◆ **Text passage**
****************
Odd. I sent a box, USPS Express from WA to Texas, and it arrived next day before noon as I was told. I know people on here express their displeasure with USPS, but in 12 plus years of us I have experienced two " mishaps" which were my fault....


----------



## WendySHall (Aug 31, 2010)

Well...this isn't good.

It seems it's true. Here's the USPS link to the info...
https://www.usps.com/priority-mail/

And here's a map that will give you delivery times based on your zip...
https://www.usps.com/priority-mail/map/

My 1 day area is extremely small!!! It's not even close to my entire time zone!

But...I shipped a frog package last week using Express and it arrived the next day at it's destination in Illinois (which isn't showing up in my 1 day area). So ???


----------



## therizman2 (Jul 20, 2008)

Priority Mail is even taking longer to get a lot of places. I used to be able to ship 1 day to a lot of areas, now it is all two days.


----------



## pdfCrazy (Feb 28, 2012)

https://www.usps.com/making-priority-mail-better.htm


----------



## heatfreakk3 (Oct 15, 2008)

I shipped 2 packages yesterday via USPS. One went to VA, the other went to CA, and I'm in OK.. Both packages got to their destination today with no problems.


----------



## pdfCrazy (Feb 28, 2012)

Yes, read their FAQ, some delivery's will reamin 1 day, but alot will go to 2 and even 3 DAYS for delivery. To me, that IS NOT an express service, and I wont pay for, or use it anymore unless they are in the 1 day zone.


----------



## therizman2 (Jul 20, 2008)

And they say they simplified mailing options by changing Express to Priority Mail Express... not sure how making a name longer makes it easier...


----------



## mindcrash (Mar 3, 2004)

pdfCrazy said:


> Yes, read their FAQ, some delivery's will reamin 1 day, but alot will go to 2 and even 3 DAYS for delivery. To me, that IS NOT an express service, and I wont pay for, or use it anymore unless they are in the 1 day zone.


For those of us in Colorado, the 1 day area is pretty darn small.


----------



## pdfCrazy (Feb 28, 2012)

mindcrash said:


> For those of us in Colorado, the 1 day area is pretty darn small.


Exactly what I am saying!!


----------



## Brian317 (Feb 11, 2011)

Indiana is pretty dang small too! Interesting to know...hmm


----------



## usctom (Mar 30, 2013)

I could be wrong but I think that map is for priority and not express. I'm pretty sure express is still 1 day to most areas.


----------



## therizman2 (Jul 20, 2008)

Yes, that map is for priority... but I used to send stuff all over the midwest via Proirity and it was there in a day, now it is all two days, and some stuff even 3 days. I dont understand how something can take 3 days to get somewhere that is literally only a little over a 2hr drive from me...
****************
Transcribe the part of the USPS delivery thread that begins at the words "https://www.usps.com/priority-mail/map/" and ends after the words "area). So ???".

◆ **Data rows**
****************
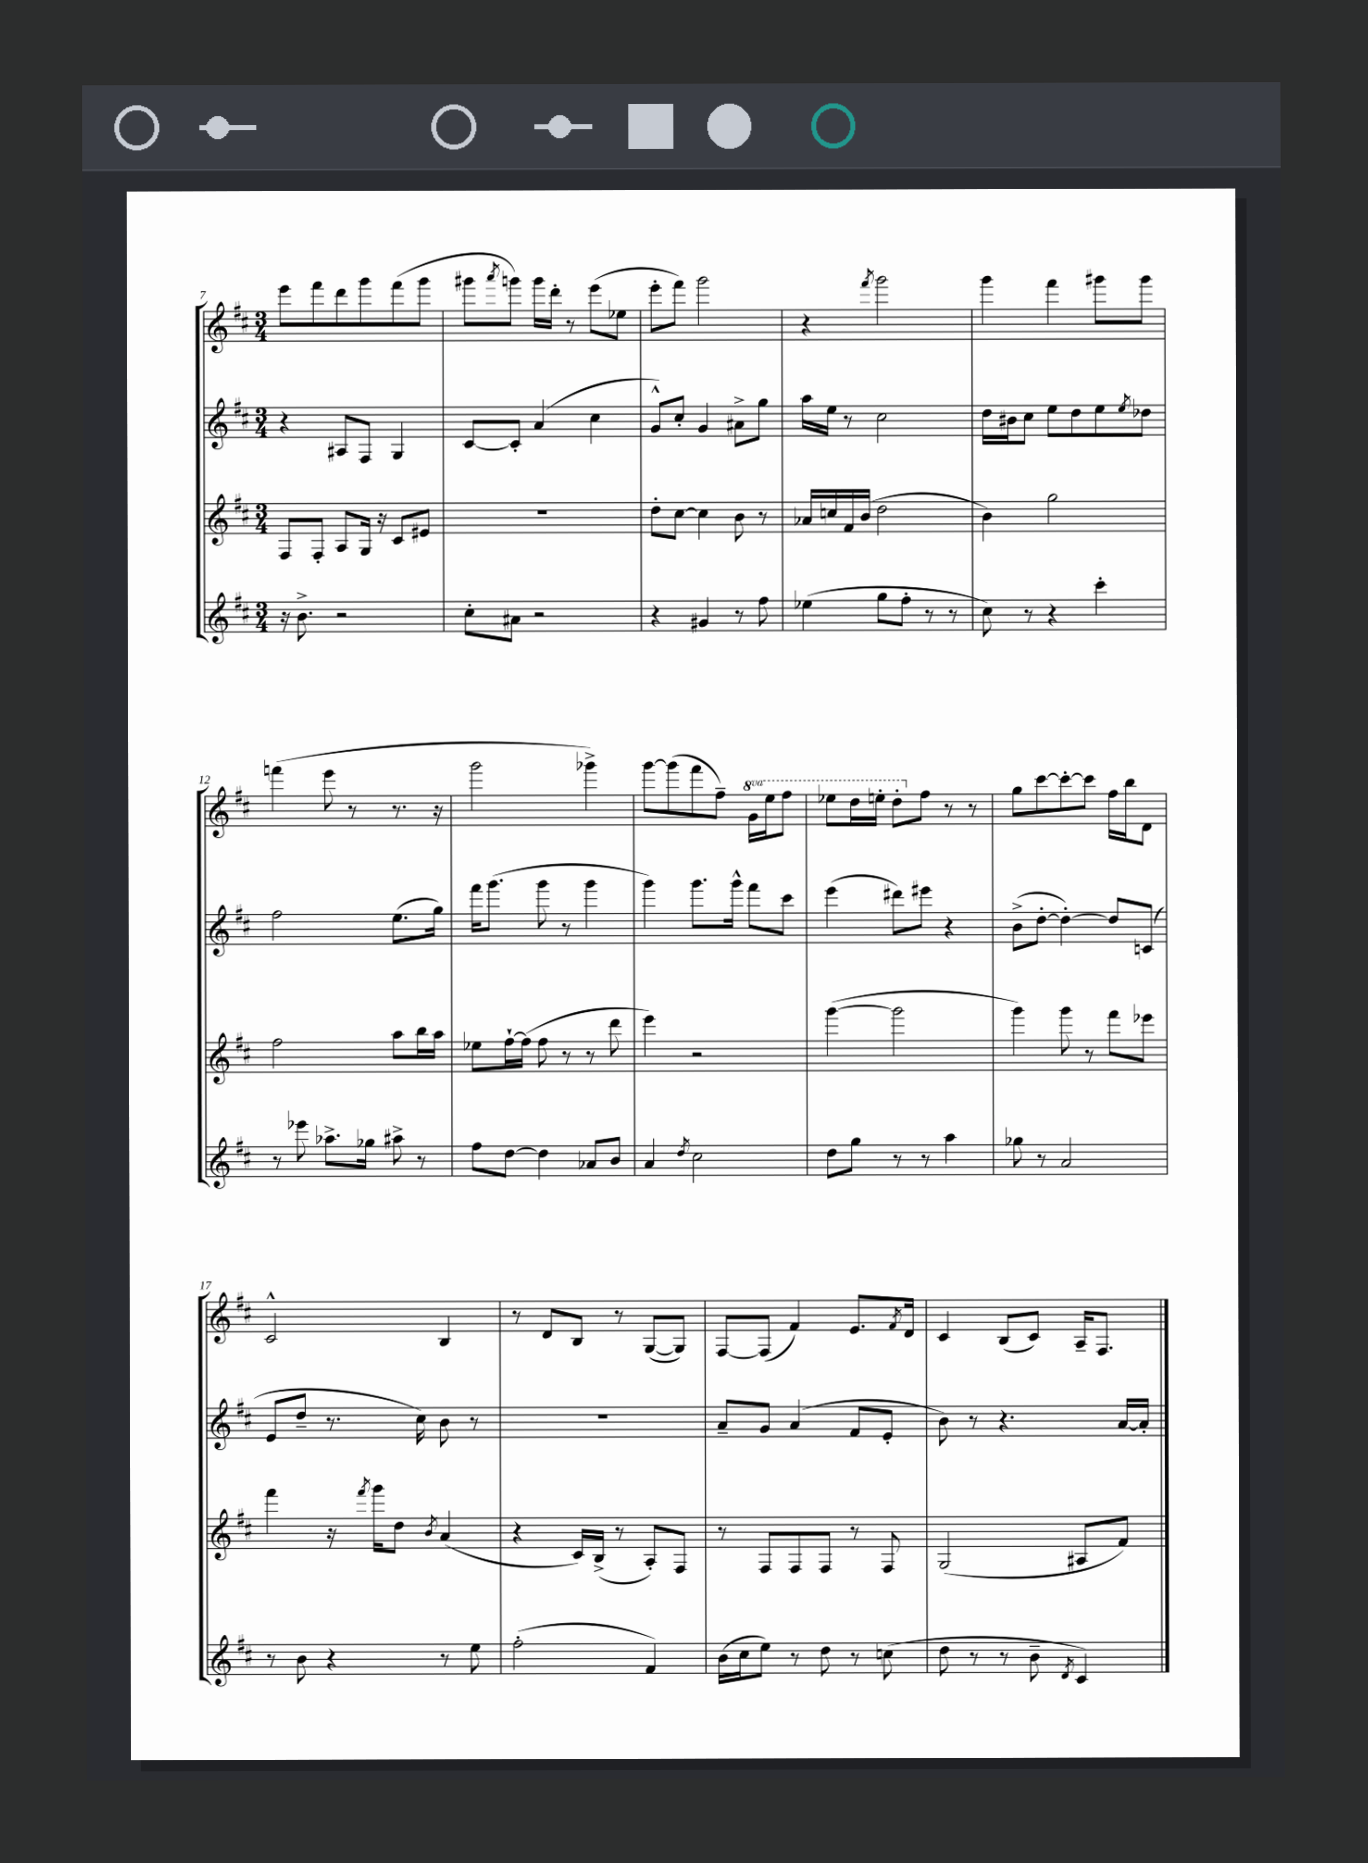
<<
\new StaffGroup <<
\new Staff = "s0" {
    \clef treble \key d \major \numericTimeSignature \time 3/4 \set Staff.ottavationMarkups = #ottavation-simple-ordinals
    e'''8 fis'''8 d'''8 g'''8 fis'''8( g'''8 |
    gis'''8 \acciaccatura { a'''8 } g'''8) g'''16 d'''16-. r8 e'''8( ees''8 |
    e'''8-. fis'''8) g'''2 |
    r4 \acciaccatura { fis'''8 } g'''2 |
    g'''4 fis'''4 gis'''8 gis'''8 |
    f'''4( e'''8 r8 r8. r16 |
    g'''2 ges'''4->) |
    g'''8~ g'''8( fis'''8 fis''8--) \ottava #1 g''16 e'''16 fis'''8 |
    ees'''8 d'''16 e'''16-. d'''8-. \ottava #0 fis''8 r8 r8 |
    g''8 cis'''8~ cis'''8~-. cis'''8 fis''16 b''16 d'8 |
    cis'2-^ b4 |
    r8 d'8 b8 r8 g8~( g8) |
    fis8~ fis8( fis'4) e'8. \acciaccatura { fis'8 } d'16 |
    cis'4 b8( cis'8) a16-- fis8. \bar "|." |
}
\new Staff = "s1" {
    \clef treble \key d \major \numericTimeSignature \time 3/4
    r4 ais8 fis8 g4 |
    cis'8~ cis'8-. a'4( cis''4 |
    g'8-^) cis''8-. g'4 ais'8-> g''8 |
    a''16 e''16 r8 cis''2 |
    d''16 bis'16 cis''8 e''8 d''8 e''8 \acciaccatura { e''8 } des''8 |
    fis''2 e''8.( g''16) |
    fis'''16 g'''8.( g'''8 r8 g'''4 |
    g'''4) g'''8. g'''16-^ fis'''8 cis'''8 |
    e'''4( dis'''8) eis'''8 r4 |
    b'8->( d''8~-. d''4~-.) d''8 c'8( |
    e'8 d''8-- r8. cis''16) b'8 r8 |
    R2. |
    a'8-- g'8 a'4( fis'8 e'8-. |
    b'8) r8 r4. a'16~ a'16-. \bar "|." |
}
\new Staff = "s2" {
    \clef treble \key d \major \numericTimeSignature \time 3/4
    fis8 fis8-. a8 g16 r16 cis'8 eis'8 |
    R2. |
    d''8-. cis''8~ cis''4 b'8 r8 |
    aes'16 c''16 fis'16 b'16( d''2 |
    b'4) g''2 |
    fis''2 a''8 b''16 a''16 |
    ees''8 fis''16~-! fis''16( fis''8 r8 r8 d'''8 |
    e'''4) r2 |
    g'''4~( g'''2 |
    g'''4) g'''8 r8 fis'''8 ees'''8 |
    fis'''4 r16 \acciaccatura { fis'''8 } g'''16 d''8 \acciaccatura { b'8 } a'4( |
    r4 cis'16) b16->( r8 a8-.) fis8 |
    r8 fis8 fis8 fis8 r8 fis8 |
    g2( ais8 fis'8) \bar "|." |
}
\new Staff = "s3" {
    \clef treble \key d \major \numericTimeSignature \time 3/4
    r16 b'8.-> r2 |
    cis''8-. ais'8 r2 |
    r4 gis'4 r8 fis''8 |
    ees''4( g''8 fis''8-. r8 r8 |
    cis''8) r8 r4 cis'''4-. |
    r8 ees'''8 aes''8.-> ges''16 ais''8-> r8 |
    fis''8 d''8~ d''4 aes'8 b'8 |
    a'4 \acciaccatura { d''8 } cis''2 |
    d''8 g''8 r8 r8 a''4 |
    ges''8 r8 a'2 |
    r8 b'8 r4 r8 e''8 |
    fis''2-.( fis'4) |
    b'16( cis''16 e''8) r8 d''8 r8 c''8( |
    d''8 r8 r8 b'8-- \acciaccatura { d'8 } cis'4) \bar "|." |
}
>>
>>
\layout { \context { \Score currentBarNumber = #7 } }
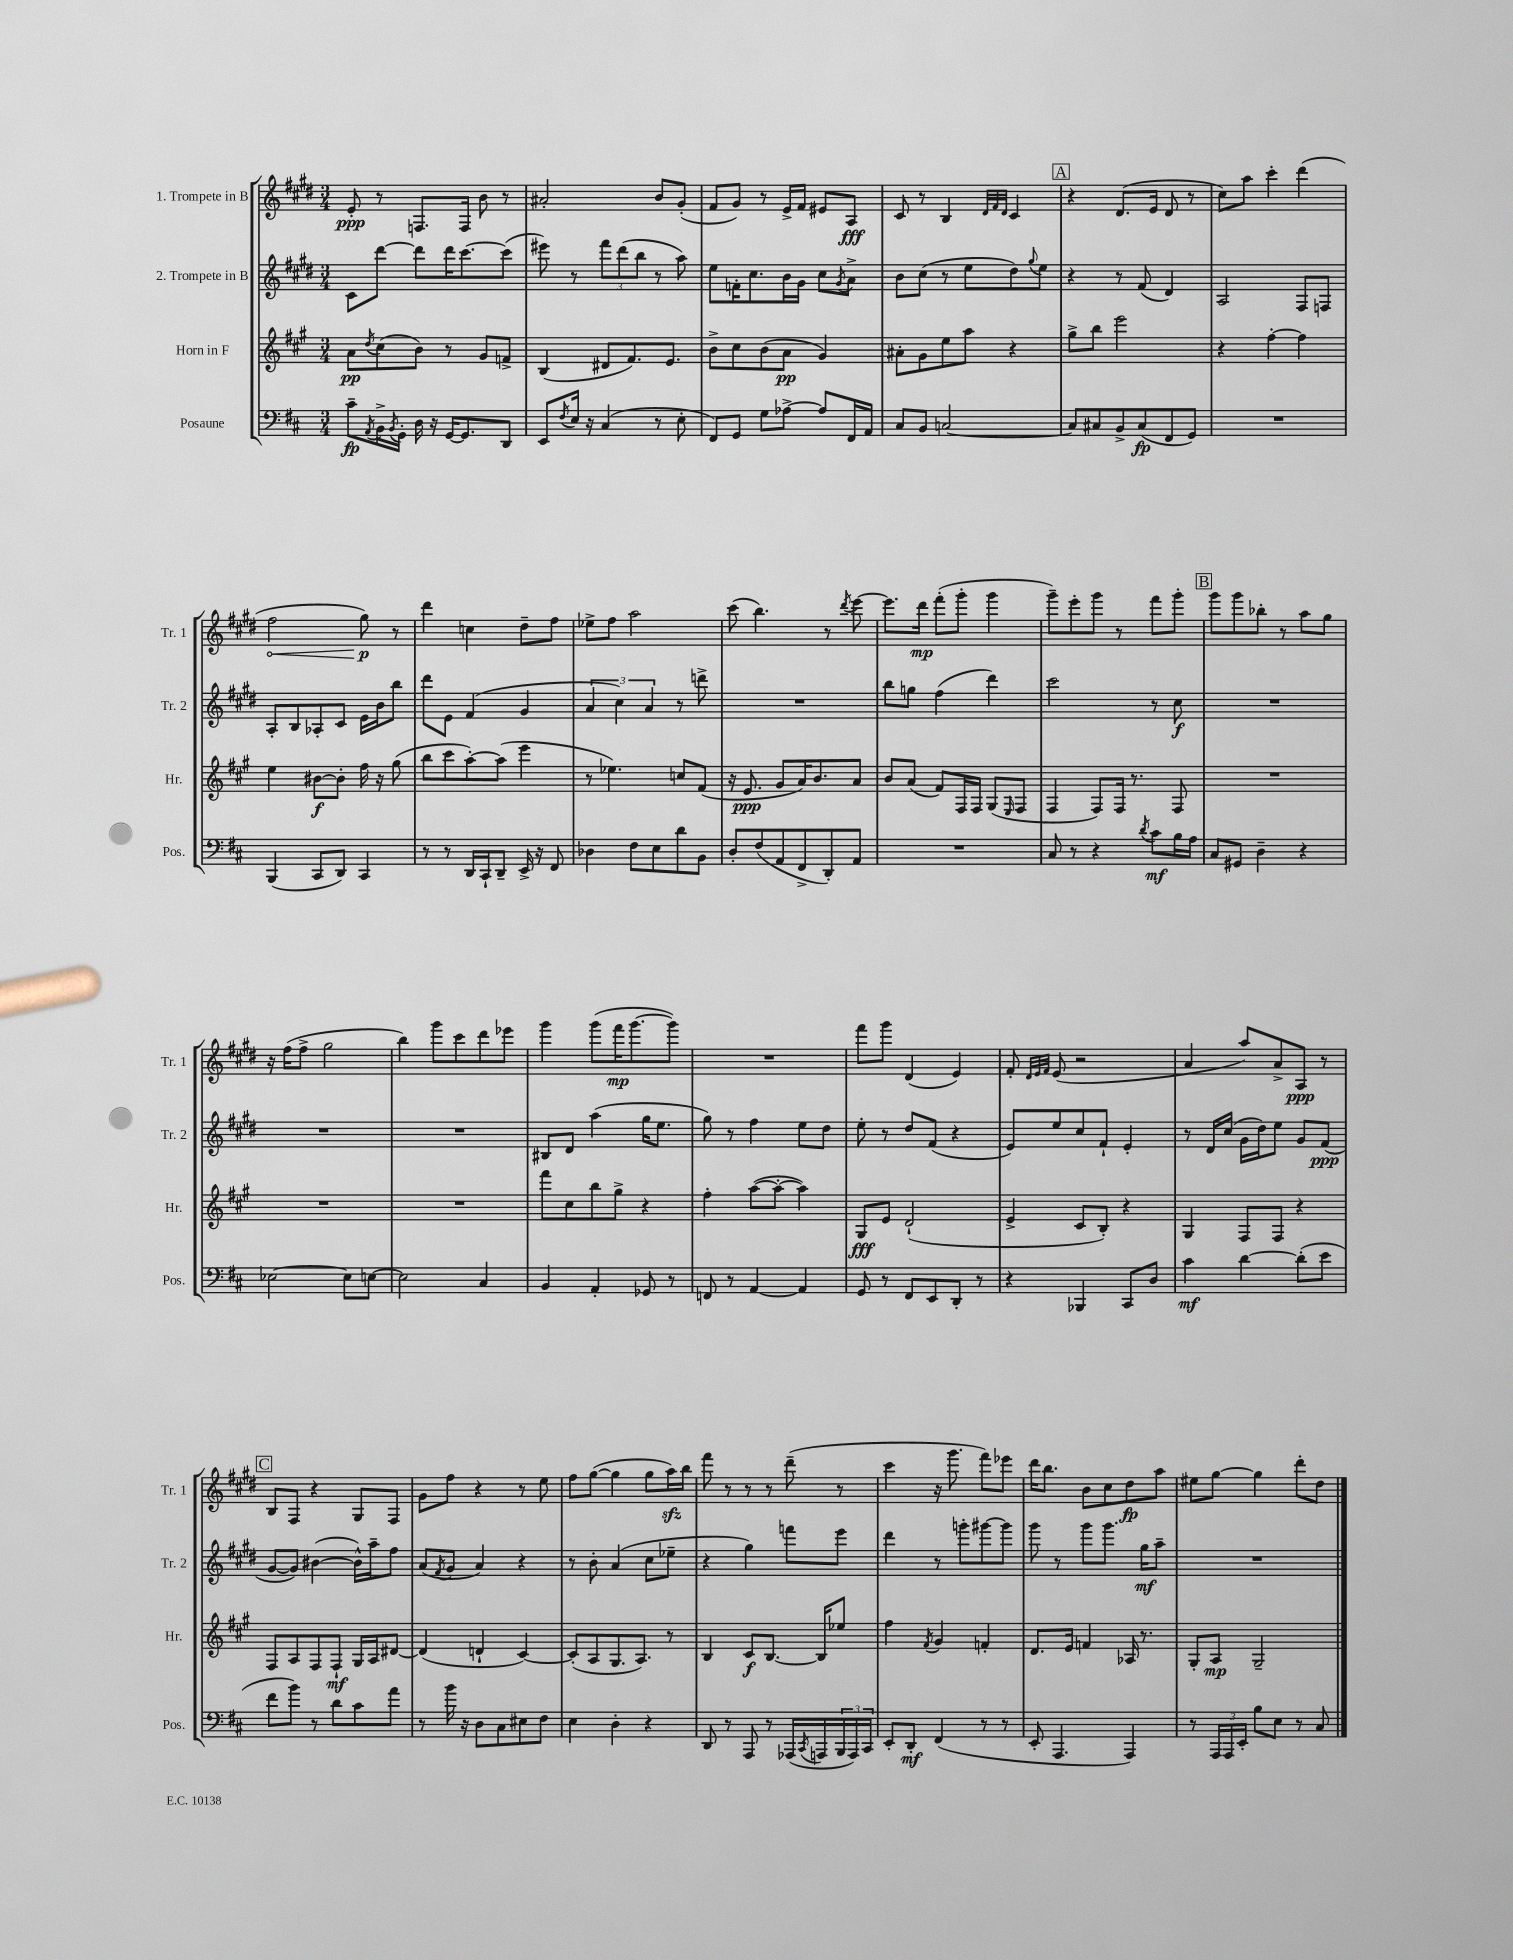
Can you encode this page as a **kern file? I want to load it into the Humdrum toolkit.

**kern	**kern	**kern	**kern
*staff4	*staff3	*staff2	*staff1
*clefF4	*clefG2	*clefG2	*clefG2
*k[f#c#]	*k[f#c#g#]	*k[f#c#g#d#]	*k[f#c#g#d#]
*M3/4	*M3/4	*M3/4	*M3/4
8c#~	8a	8c#	8e'
8qAA	8qdd	.	.
16BB^	(8cc#	[8ddd#	8r
8qBB	.	.	.
16GG'	.	.	.
16D	8b)	8ddd#]	8.F
16r	.	.	.
[16GG	8r	16ddd#	.
8.GG]	.	[8.ccc#	16F
.	8g#	.	8b
8DD	8f^	(8ccc#]	8r
=	=	=	=
8EE	(4B	8eee#)	2a#'
8qF#	.	.	.
16E	.	8r	.
16r	.	.	.
(4C#	8d#	12fff#	.
.	.	(12ddd#	.
.	8.f#)	.	.
.	.	12bb	.
8r	.	8r	8b
.	8.e	.	.
8E'	.	8aa)	(8g#'
=	=	=	=
8FF#)	8b^	8ee	8f#
8GG	8cc#	16f'	8g#)
.	.	8.cc#	.
8G	(8b	.	8r
[8A-^	8a	16b	16e^
.	.	16g#	16f#
8A-]	4g#)	8cc#	8e#
.	.	8qg#	.
16FF#	.	8a^	8A
16AA	.	.	.
=	=	=	=
8C#	8a#'	8b	8c#
8BB	8g#	(8cc#	8r
[2C	8ee	8r	4B
.	8aa	8ee	.
.	.	.	32qqd#
.	.	.	32qqf#
.	.	.	32qqd#
.	4r	8dd#)	4c#
.	.	8qqgg#	.
.	.	8ee	.
=	=	=	=
8C]	8gg#^	4r	4r
8C#	8bb	.	.
8BB^	2eee	8r	(8.d#
(8C#	.	(8f#	.
.	.	.	16e
8FF#	.	4d#)	8d#
8GG)	.	.	8r
=	=	=	=
2.r	4r	2A	8cc#)
.	.	.	8aa
.	[4ff#'	.	4ccc#'
.	4ff#]	8F#	(4ddd#
.	.	8F	.
=	=	=	=
(4BBB	4ee	8A'	2ff#
.	.	8B	.
8CC#	[8b#	8A-'	.
8DD)	8b#']	8c#	.
4CC#	16ff#	16e	8gg#)
.	16r	16b	.
.	(8gg#	8bb	8r
=	=	=	=
8r	8bb	8ddd#	4ddd#
8r	8ccc#	8e	.
16DD	[8aa')	(4f#	4cc
16CC#`	.	.	.
8DD~	(8aa]	.	.
16EE^	4eee	4g#	8dd#~
16r	.	.	.
8FF#	.	.	8ff#
=	=	=	=
4D-	8r	6a	8ee-^
.	4.ee-)	.	8ff#
.	.	6cc#)	.
8F#	.	.	2aa
.	.	6a	.
8E	.	.	.
8d	8cc	8r	.
8BB	(8f#	8ddd^	.
=	=	=	=
8D'	16r	2.r	(8ccc#
.	8.e	.	.
(8F#	.	.	4.bb)
8AA	8g#	.	.
8FF#^	16a)	.	.
.	8.b	.	.
8DD')	.	.	8r
.	.	.	8qddd#
8AA	8a	.	[8eee
=	=	=	=
2.r	8b	8bb	8.eee]
.	(8a	8gg	.
.	.	.	16ddd#
.	8f#)	(4ff#	(8fff#'
.	16F#	.	8ggg#'
.	16F#	.	.
.	(8G#	4ddd#)	4ggg#
.	16qqE	.	.
.	8F#	.	.
=	=	=	=
8C#	4F#	2ccc#	8ggg#~)
8r	.	.	8eee'
4r	8F#)	.	8ggg#
.	16F#	.	8r
.	8.r	.	.
8qd	.	.	.
8c#	.	8r	8fff#
16B	8F#	8cc#	8ggg#'
16A	.	.	.
=	=	=	=
8C#	2.r	2.r	8ggg#
8GG#	.	.	8ggg#
4D~	.	.	8bb-'
.	.	.	8r
4r	.	.	8aa
.	.	.	8gg#
=	=	=	=
[2E-	2.r	2.r	16r
.	.	.	(16ff#
.	.	.	8ff#^
.	.	.	2gg#
8E-]	.	.	.
[8E	.	.	.
=	=	=	=
2E]	2.r	2.r	4bb)
.	.	.	8ggg#
.	.	.	8ccc#
4C#	.	.	8ddd#
.	.	.	8eee-
=	=	=	=
4BB	8fff#	8B#	4ggg#
.	8cc#	8d#	.
4AA'	8bb	(4aa	(8ggg#
.	8gg#^	.	16fff#
.	.	.	[8.ggg#
8GG-	4r	16gg#	.
.	.	8.ee	.
8r	.	.	8ggg#])
=	=	=	=
8FF	4ff#'	8gg#)	2.r
8r	.	8r	.
[4AA	([8aa	4ff#	.
.	8aa'_	.	.
4AA]	4aa])	8ee	.
.	.	8dd#	.
=	=	=	=
8GG	8G#	8ee'	8fff#
8r	8e	8r	8ggg#
8FF#	(2d`	8dd#	(4d#
8EE	.	(8f#	.
8DD'	.	4r	4e)
8r	.	.	.
=	=	=	=
4r	4e^	8e)	8f#'
.	.	.	32qqd#
.	.	.	32qqe
.	.	.	32qqf#
.	.	8ee	(8e
4BBB-	8c#	8cc#	2r
.	8B')	8f#`	.
8CC#	4r	4e'	.
8D	.	.	.
=	=	=	=
4c#	4G#	8r	4a
.	.	16d#	.
.	.	(16cc#	.
[4d	8F#	16g#	8aa)
.	.	16dd#)	.
.	8F#	8ee	8a^
(8d']	4r	8g#	8A
8e	.	(8f#	8r
=	=	=	=
8f#	8F#	[8g#	8B
8b)	8A	8g#])	8F#
8r	8F#	([4b#	4r
8d	8F#`	.	.
8c#	16G#	16b#^^])	8G#
.	16A	16aa~	.
8a	[8d#	8ff#	8F#
=	=	=	=
8r	(4d#]	(8a	8g#
.	.	8qf#	.
16b	.	8g#	8ff#
16r	.	.	.
8D	4d`	4a)	4r
8C#	.	.	.
8E#	[4c#)	4r	8r
8F#	.	.	8ee
=	=	=	=
4E	(8c#']	8r	8ff#
.	8A	8b'	([8gg#
4D'	8.G#	(4a	4gg#]
.	8.A)	.	.
4r	.	8cc#	8gg#
.	8r	8ee-~	16aa)
.	.	.	16bb
=	=	=	=
8DD	4B	4r	8fff#
8r	.	.	8r
8AAA	8c#	4gg#)	8r
8r	[8.B	.	8r
(16AAA-	.	8fff	(8ddd#~
8qCC#	.	.	.
16AAA	16B]	.	.
24BBB	8ee-	8eee	8r
24AAA)	.	.	.
24CC#	.	.	.
=	=	=	=
8EE'	4ff#	4ddd#	4ccc#
8DD'	.	.	.
.	8qf#	.	.
(4FF#	4g#	8r	16r
.	.	.	8.ggg#
.	.	8ggg'	.
8r	4f'	[8ggg#	8fff#)
8r	.	8ggg#]	8eee-
=	=	=	=
8EE'	8.d	8ggg#	16ddd#
.	.	.	8.bb
4.AAA	.	8r	.
.	16e	.	.
.	4f	8ggg#	8b
.	.	8.ggg#	8cc#
4AAA)	16A-	.	8dd#
.	8.r	16gg#	.
.	.	8aa~	8aa
=	=	=	=
8r	8G#'	2.r	8ee#
24AAA	8A	.	[8gg#
24AAA	.	.	.
24EE'	.	.	.
8B	2G#~	.	4gg#]
8E	.	.	.
8r	.	.	8ddd#'
8C#	.	.	8dd#
==	==	==	==
*-	*-	*-	*-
****************
◆ **Result for this task**
https://www.usps.com/priority-mail/map/

My 1 day area is extremely small!!! It's not even close to my entire time zone!

But...I shipped a frog package last week using Express and it arrived the next day at it's destination in Illinois (which isn't showing up in my 1 day area). So ???